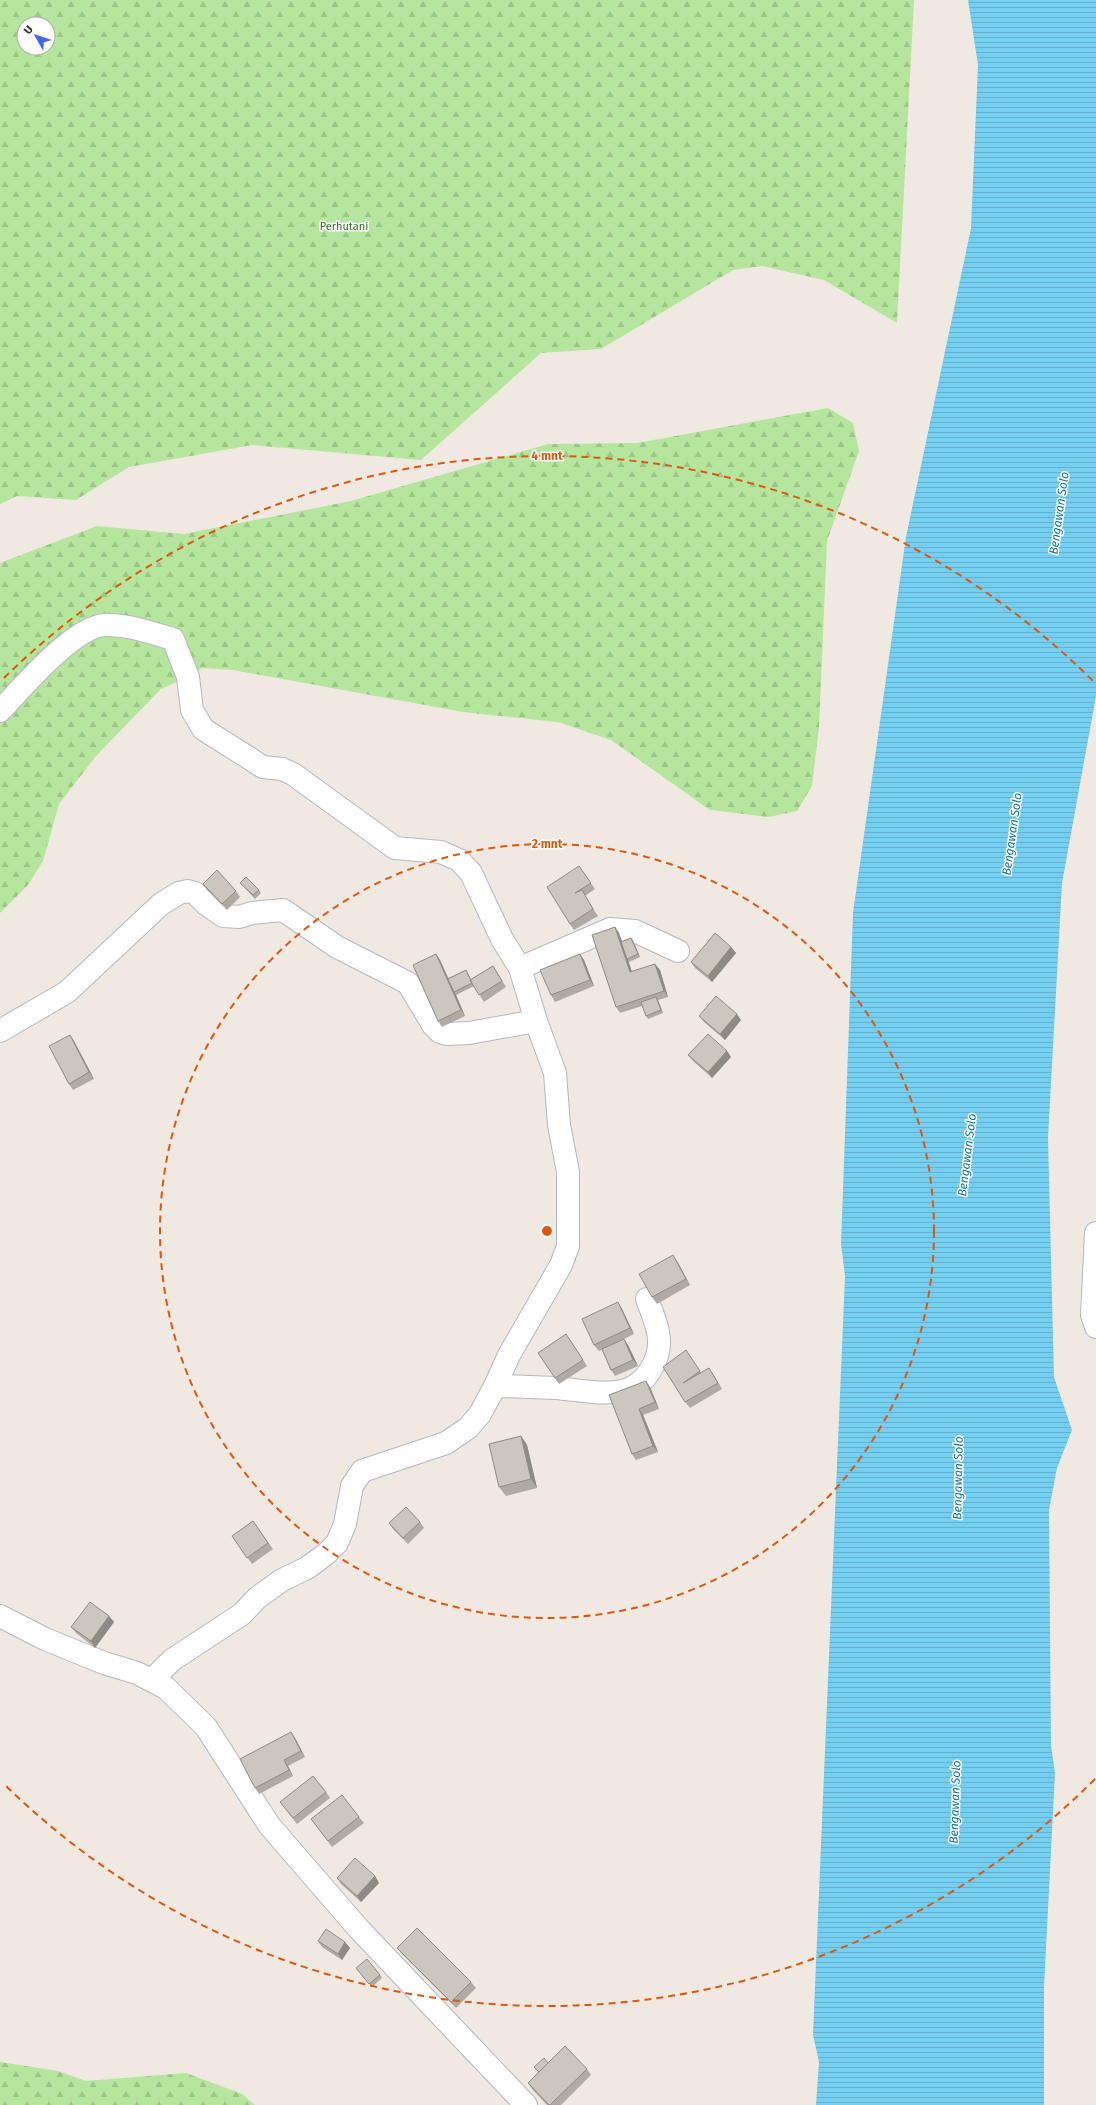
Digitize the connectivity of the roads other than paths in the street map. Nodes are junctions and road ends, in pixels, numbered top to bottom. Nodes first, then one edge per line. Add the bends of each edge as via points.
1 (0, 711) edge
2 (678, 951) dead end
3 (520, 968) junction
4 (536, 1022) junction
5 (0, 1031) edge
6 (1096, 1233) edge
7 (647, 1299) edge
8 (1096, 1327) edge
9 (495, 1386) junction
10 (0, 1616) edge
11 (152, 1680) junction
12 (526, 2105) edge

1 - 3 street via 54,655 81,633 103,624 123,626 173,639 188,677 192,710 203,729 262,767 282,769 293,774 395,848 441,852 459,860 471,873 502,939
2 - 3 street via 635,931 610,929
3 - 4 street
4 - 5 street via 470,1033 440,1032 433,1025 408,983 337,947 283,910 239,917 223,916 195,893 188,891 179,893 161,904 67,992
4 - 9 street via 555,1073 559,1126 568,1172 568,1246
6 - 8 street via 1092,1315
7 - 9 street via 660,1339 656,1359 645,1378 635,1386 626,1390 593,1392
9 - 11 street via 480,1414 457,1436 446,1443 362,1471 352,1486 340,1537 326,1554 257,1598 242,1614 172,1660
10 - 11 street via 45,1639
11 - 12 street via 166,1688 206,1727 269,1825 358,1928

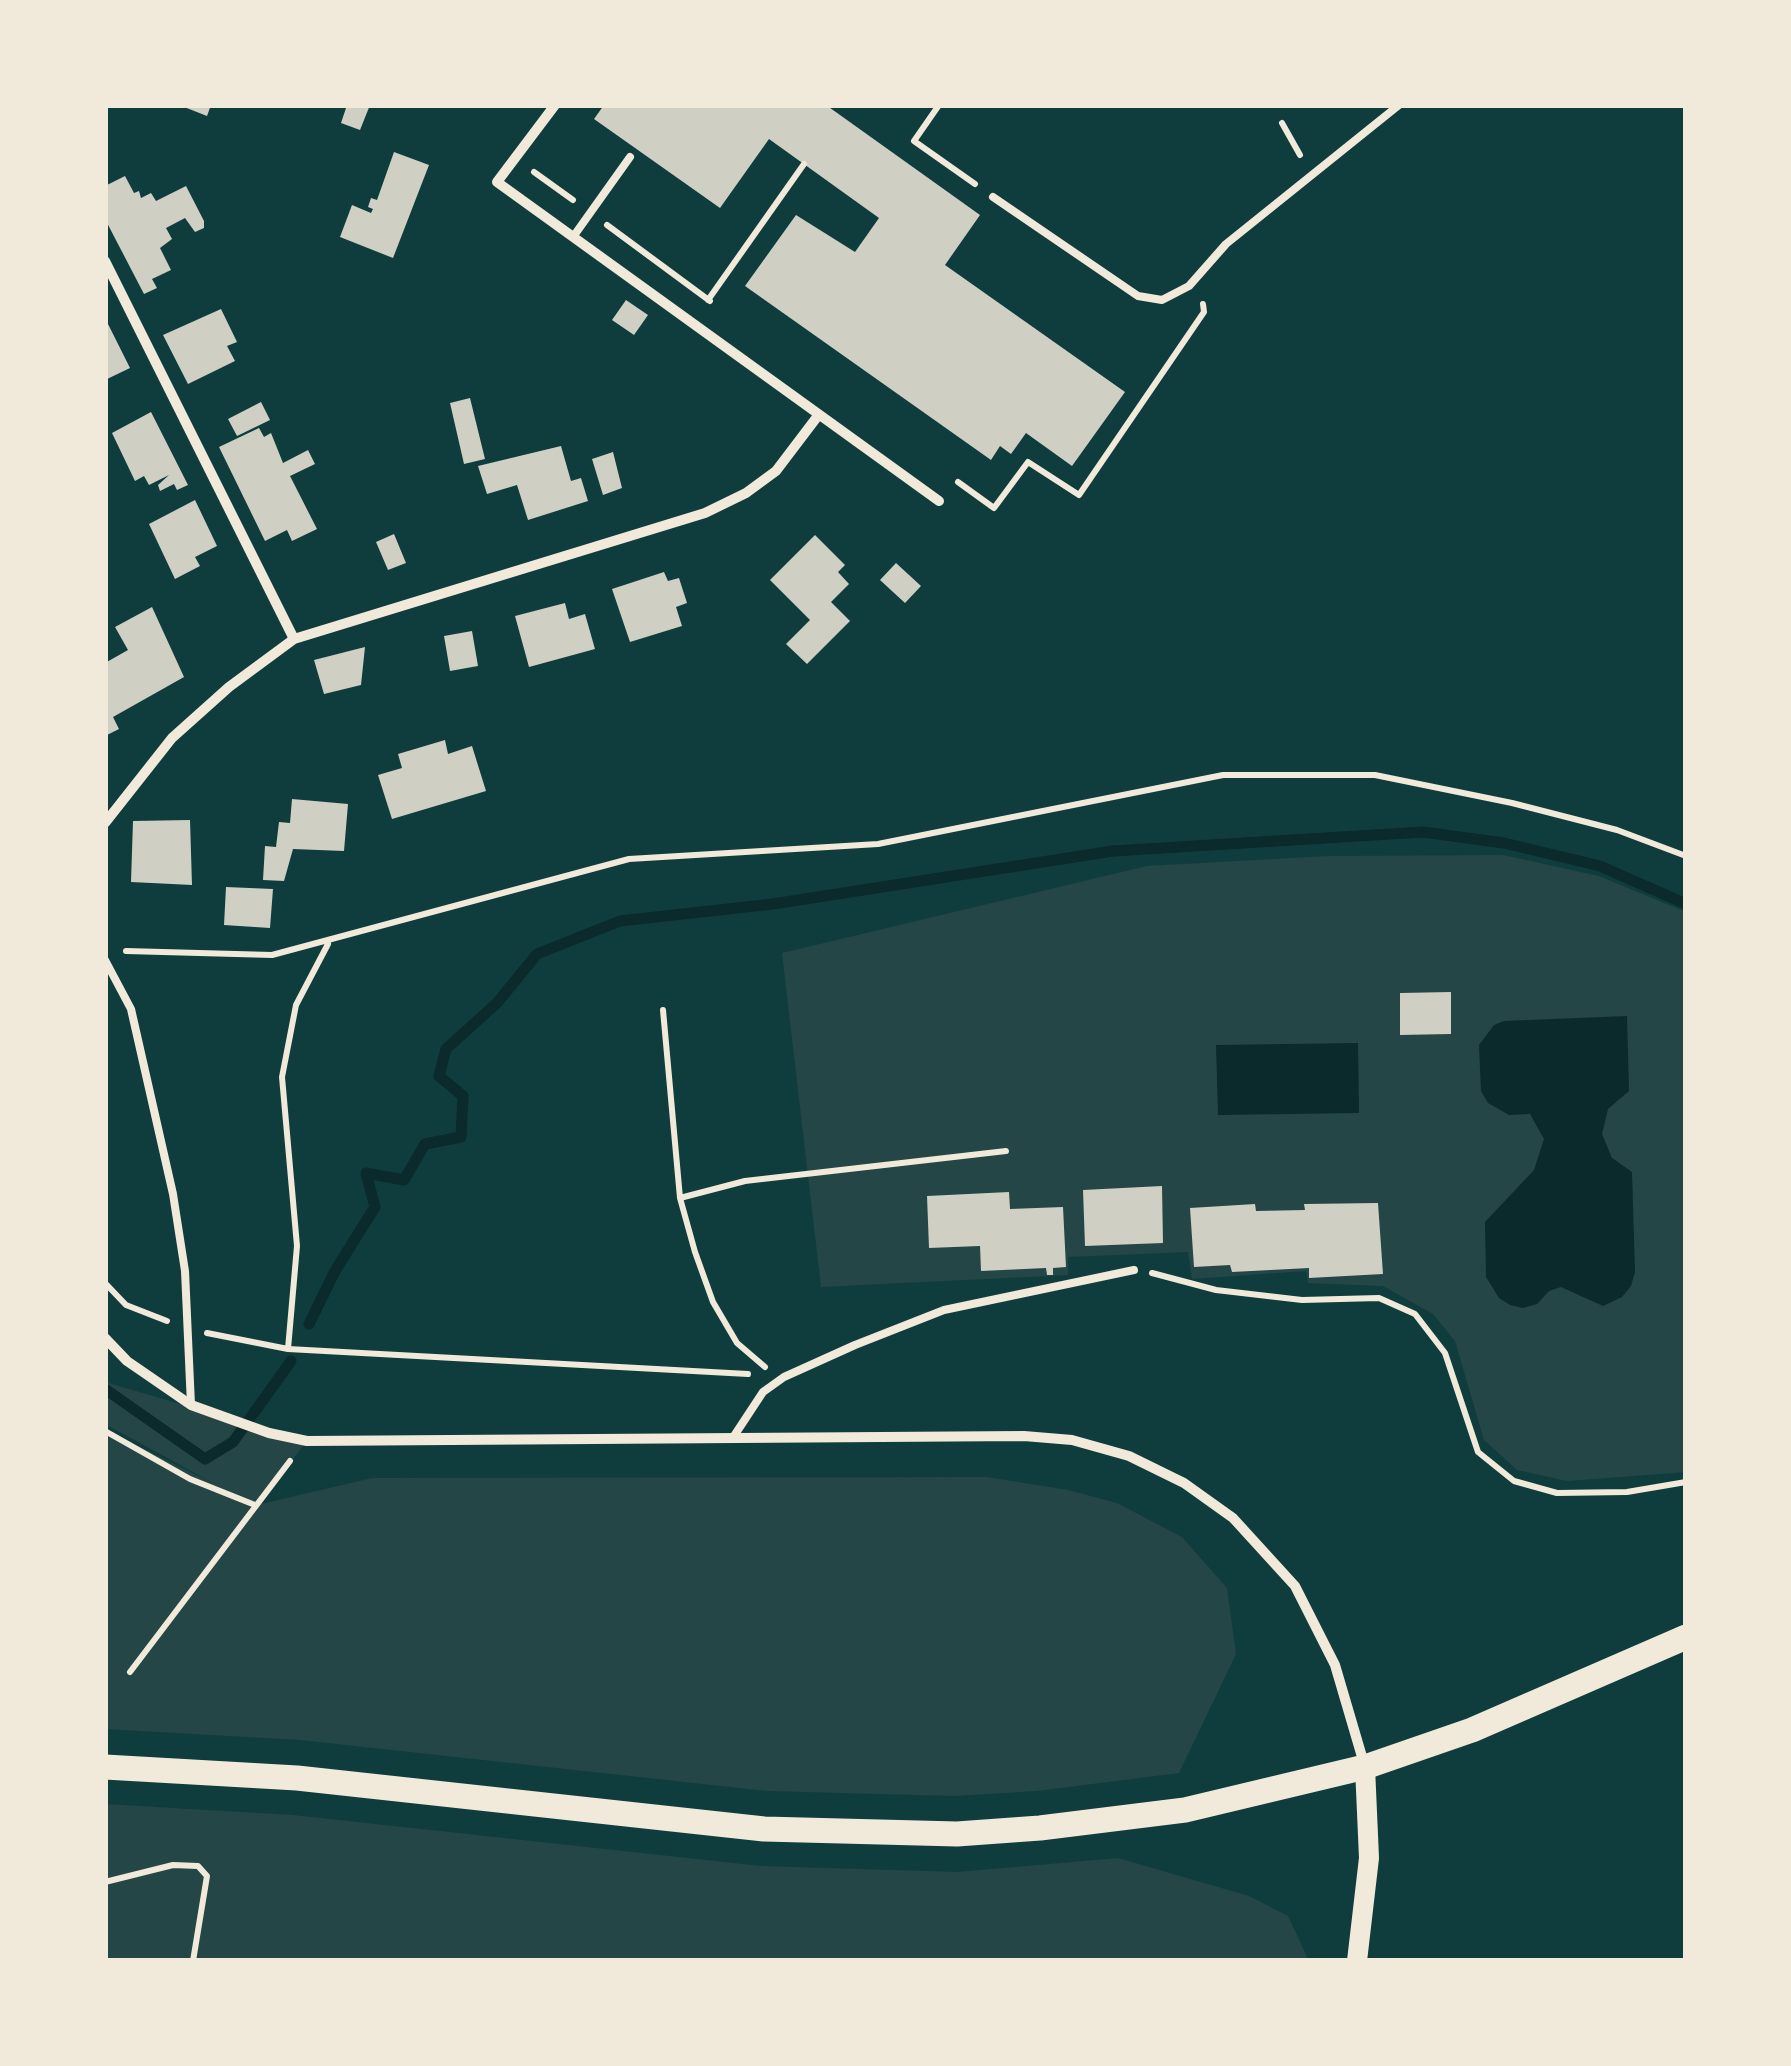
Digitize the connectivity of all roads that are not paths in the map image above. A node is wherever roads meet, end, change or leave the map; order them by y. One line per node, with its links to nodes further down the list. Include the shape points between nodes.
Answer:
1 (555, 105): 5 (street, via 496,182)
2 (1399, 105): 4 (lane, via 1226,244 1179,294 1162,300 1138,296)
3 (630, 156): 5 (lane)
4 (993, 197)
5 (573, 237): 7 (street)
6 (105, 260): 9 (street)
7 (817, 417): 8 (street); 9 (street, via 776,470 705,513)
8 (940, 501)
9 (294, 639): 10 (street, via 155,754)
10 (105, 823)
11 (105, 960): 14 (lane, via 131,1009 173,1194 186,1270)
12 (1134, 1270): 15 (lane, via 944,1310 784,1377 763,1392)
13 (105, 1338): 14 (street, via 127,1362)
14 (192, 1405): 15 (street, via 306,1441)
15 (734, 1436): 18 (street, via 1049,1437 1156,1468 1234,1518 1295,1586 1335,1665)
16 (1686, 1637): 18 (main road, via 1472,1730)
17 (105, 1766): 18 (main road, via 241,1773 764,1829 956,1834 1185,1810)
18 (1365, 1767): 19 (main road, via 1369,1858)
19 (1357, 1961)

···

TO DO —
Would you return the records exactly as written, minus any image?

RESPONSE —
Digitize the connectivity of the roads other than paths in the street map. Nodes are junctions and road ends, in pixels, numbered top to bottom. Nodes first, then one edge per line. Add the bends of each edge as via points.
1 (0, 711) edge
2 (678, 951) dead end
3 (520, 968) junction
4 (536, 1022) junction
5 (0, 1031) edge
6 (1096, 1233) edge
7 (647, 1299) edge
8 (1096, 1327) edge
9 (495, 1386) junction
10 (0, 1616) edge
11 (152, 1680) junction
12 (526, 2105) edge

1 - 3 street via 54,655 81,633 103,624 123,626 173,639 188,677 192,710 203,729 262,767 282,769 293,774 395,848 441,852 459,860 471,873 502,939
2 - 3 street via 635,931 610,929
3 - 4 street
4 - 5 street via 470,1033 440,1032 433,1025 408,983 337,947 283,910 239,917 223,916 195,893 188,891 179,893 161,904 67,992
4 - 9 street via 555,1073 559,1126 568,1172 568,1246
6 - 8 street via 1092,1315
7 - 9 street via 660,1339 656,1359 645,1378 635,1386 626,1390 593,1392
9 - 11 street via 480,1414 457,1436 446,1443 362,1471 352,1486 340,1537 326,1554 257,1598 242,1614 172,1660
10 - 11 street via 45,1639
11 - 12 street via 166,1688 206,1727 269,1825 358,1928

Digitize the connectivity of all roads that are not paths in the map image above. A node is wherever roads meet, end, change or leave the map; order them by y. One line per node, with its links to nodes further down the list. Include the shape points between nodes.
Answer:
1 (555, 105): 5 (street, via 496,182)
2 (1399, 105): 4 (lane, via 1226,244 1179,294 1162,300 1138,296)
3 (630, 156): 5 (lane)
4 (993, 197)
5 (573, 237): 7 (street)
6 (105, 260): 9 (street)
7 (817, 417): 8 (street); 9 (street, via 776,470 705,513)
8 (940, 501)
9 (294, 639): 10 (street, via 155,754)
10 (105, 823)
11 (105, 960): 14 (lane, via 131,1009 173,1194 186,1270)
12 (1134, 1270): 15 (lane, via 944,1310 784,1377 763,1392)
13 (105, 1338): 14 (street, via 127,1362)
14 (192, 1405): 15 (street, via 306,1441)
15 (734, 1436): 18 (street, via 1049,1437 1156,1468 1234,1518 1295,1586 1335,1665)
16 (1686, 1637): 18 (main road, via 1472,1730)
17 (105, 1766): 18 (main road, via 241,1773 764,1829 956,1834 1185,1810)
18 (1365, 1767): 19 (main road, via 1369,1858)
19 (1357, 1961)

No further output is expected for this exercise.